▸ REQUIRED WORK:
Extract every line of the listing that contains the word "píxeles", with capitalization exactly matching.

▸ DATA SECTION:
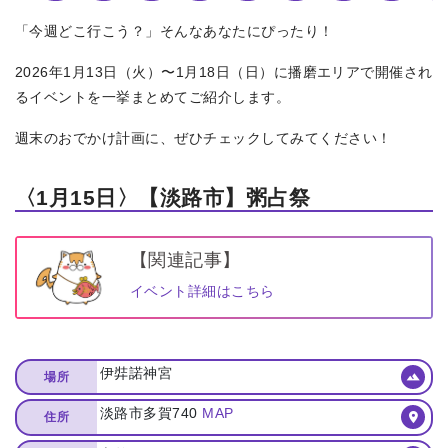
「今週どこ行こう？」そんなあなたにぴったり！
2026年1月13日（火）〜1月18日（日）に播磨エリアで開催され
るイベントを一挙まとめてご紹介します。
週末のおでかけ計画に、ぜひチェックしてみてください！
〈1月15日〉【淡路市】粥占祭
【関連記事】
イベント詳細はこちら
伊弉諾神宮
場所
淡路市多賀740
MAP
住所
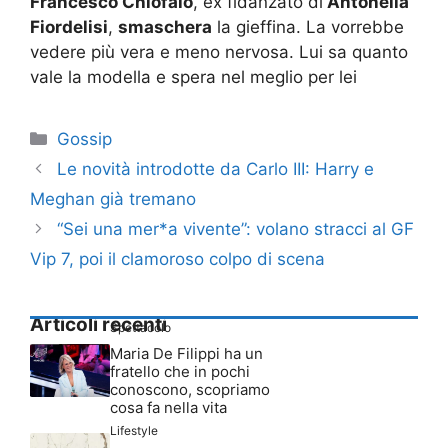
Francesco Chiofalo
, ex fidanzato di
Antonella
Fiordelisi
,
smaschera
la gieffina. La vorrebbe
vedere più vera e meno nervosa. Lui sa quanto
vale la modella e spera nel meglio per lei
Categorie
Gossip
Le novità introdotte da Carlo III: Harry e
Meghan già tremano
“Sei una mer*a vivente”: volano stracci al GF
Vip 7, poi il clamoroso colpo di scena
Articoli recenti
Spettacolo
Maria De Filippi ha un
fratello che in pochi
conoscono, scopriamo
cosa fa nella vita
Lifestyle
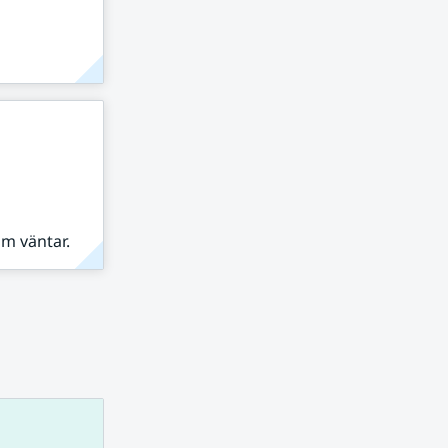
om väntar.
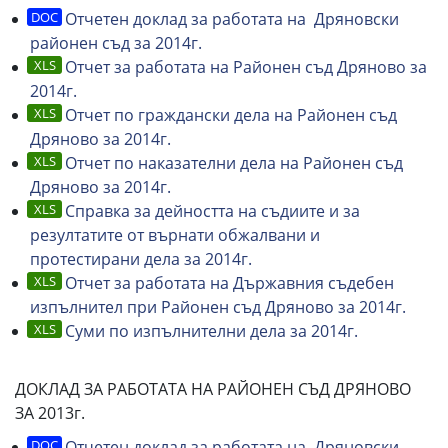
Отчетен доклад за работата на Дряновски
районен съд за 2014г.
Отчет за работата на Районен съд Дряново за
2014г.
Отчет по граждански дела на Районен съд
Дряново за 2014г.
Отчет по наказателни дела на Районен съд
Дряново за 2014г.
Справка за дейността на съдиите и за
резултатите от върнати обжалвани и
протестирани дела за 2014г.
Отчет за работата на Държавния съдебен
изпълнител при Районен съд Дряново за 2014г.
Суми по изпълнителни дела за 2014г.
ДОКЛАД ЗА РАБОТАТА НА РАЙОНЕН СЪД ДРЯНОВО
ЗА 2013г.
Отчетен доклад за работата на Дряновски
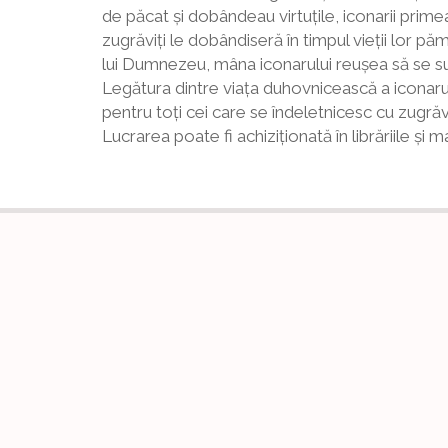
de păcat și dobândeau virtuțile, iconarii primea
zugrăviți le dobândiseră în timpul vieții lor 
lui Dumnezeu, mâna iconarului reușea să se supu
Legătura dintre viața duhovnicească a iconarulu
pentru toți cei care se îndeletnicesc cu zugrăv
Lucrarea poate fi achiziționată în librăriile și 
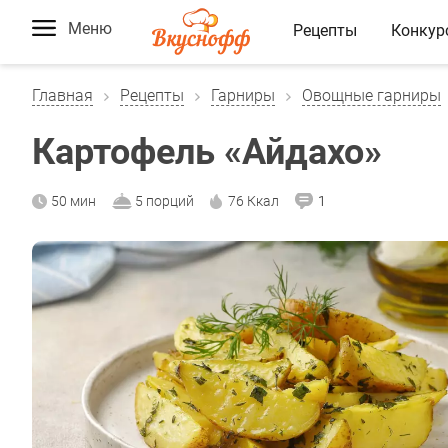
Меню
Рецепты
Конкур
Главная
Рецепты
Гарниры
Овощные гарниры
Картофель «Айдахо»
50 мин
5 порций
76 Ккал
1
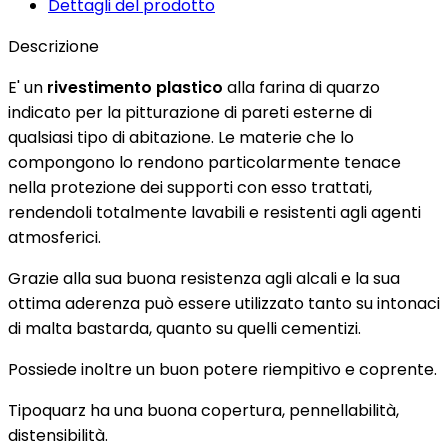
Dettagli del prodotto
Descrizione
E' un
rivestimento plastico
alla farina di quarzo
indicato per la pitturazione di pareti esterne di
qualsiasi tipo di abitazione. Le materie che lo
compongono lo rendono particolarmente tenace
nella protezione dei supporti con esso trattati,
rendendoli totalmente lavabili e resistenti agli agenti
atmosferici.
Grazie alla sua buona resistenza agli alcali e la sua
ottima aderenza può essere utilizzato tanto su intonaci
di malta bastarda, quanto su quelli cementizi.
Possiede inoltre un buon potere riempitivo e coprente.
Tipoquarz ha una buona copertura, pennellabilità,
distensibilità.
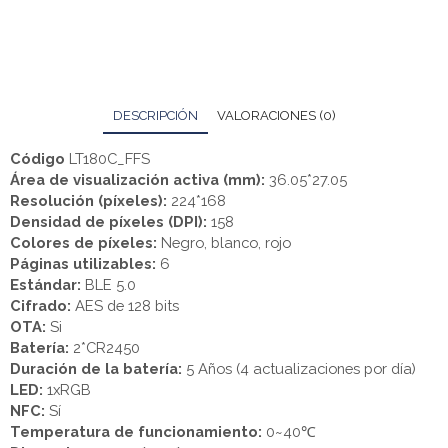
DESCRIPCIÓN
VALORACIONES (0)
Código
LT180C_FFS
Área de visualización activa (mm):
36.05*27.05
Resolución (píxeles):
224*168
Densidad de píxeles (DPI):
158
Colores de píxeles:
Negro, blanco, rojo
Páginas utilizables:
6
Estándar:
BLE 5.0
Cifrado:
AES de 128 bits
OTA:
Si
Batería:
2*CR2450
Duración de la batería:
5 Años (4 actualizaciones por día)
LED:
1xRGB
NFC:
Sí
Temperatura de funcionamiento:
0~40℃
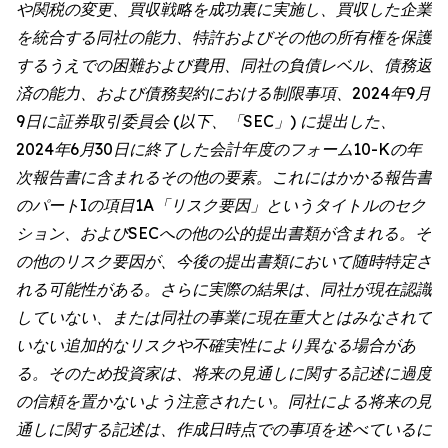
や関税の変更、買収戦略を成功裏に実施し、買収した企業
を統合する同社の能力、特許およびその他の所有権を保護
するうえでの困難および費用、同社の負債レベル、債務返
済の能力、および債務契約における制限事項、2024年9月
9日に証券取引委員会 (以下、「SEC」) に提出した、
2024年6月30日に終了した会計年度のフォーム10-Kの年
次報告書に含まれるその他の要素。これにはかかる報告書
のパートIの項目1A「リスク要因」というタイトルのセク
ション、およびSECへの他の公的提出書類が含まれる。そ
の他のリスク要因が、今後の提出書類において随時特定さ
れる可能性がある。さらに実際の結果は、同社が現在認識
していない、または同社の事業に現在重大とはみなされて
いない追加的なリスクや不確実性により異なる場合があ
る。そのため投資家は、将来の見通しに関する記述に過度
の信頼を置かないよう注意されたい。同社による将来の見
通しに関する記述は、作成日時点での事項を述べているに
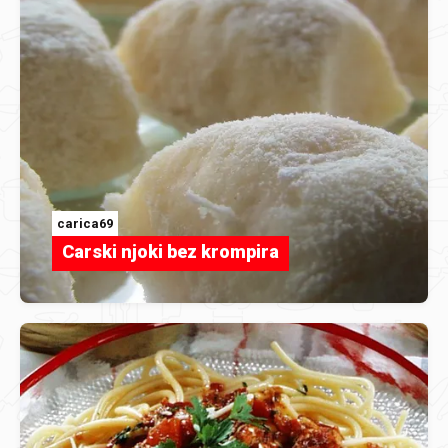
carica69
Carski njoki bez krompira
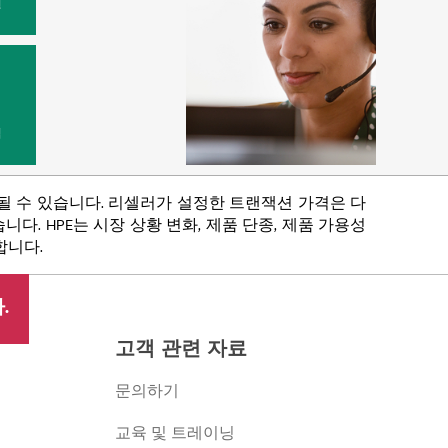
원
법
함될 수 있습니다. 리셀러가 설정한 트랜잭션 가격은 다
다. HPE는 시장 상황 변화, 제품 단종, 제품 가용성
합니다.
.
고객 관련 자료
문의하기
교육 및 트레이닝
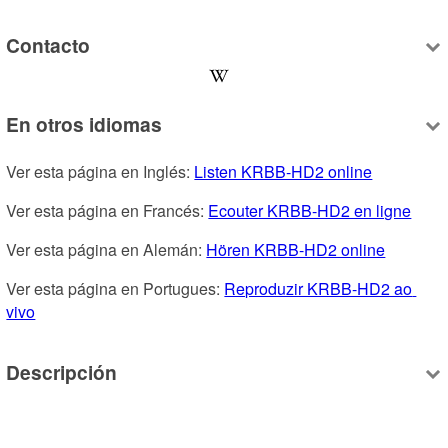
Contacto
En otros idiomas
Ver esta página en Inglés: 
Listen KRBB-HD2 online
Ver esta página en Francés: 
Ecouter KRBB-HD2 en ligne
Ver esta página en Alemán: 
Hören KRBB-HD2 online
Ver esta página en Portugues: 
Reproduzir KRBB-HD2 ao 
vivo
Descripción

▸ OUTPUT OF THE TASK:
Resolución (píxeles):
Densidad de píxeles (DPI):
Colores de píxeles:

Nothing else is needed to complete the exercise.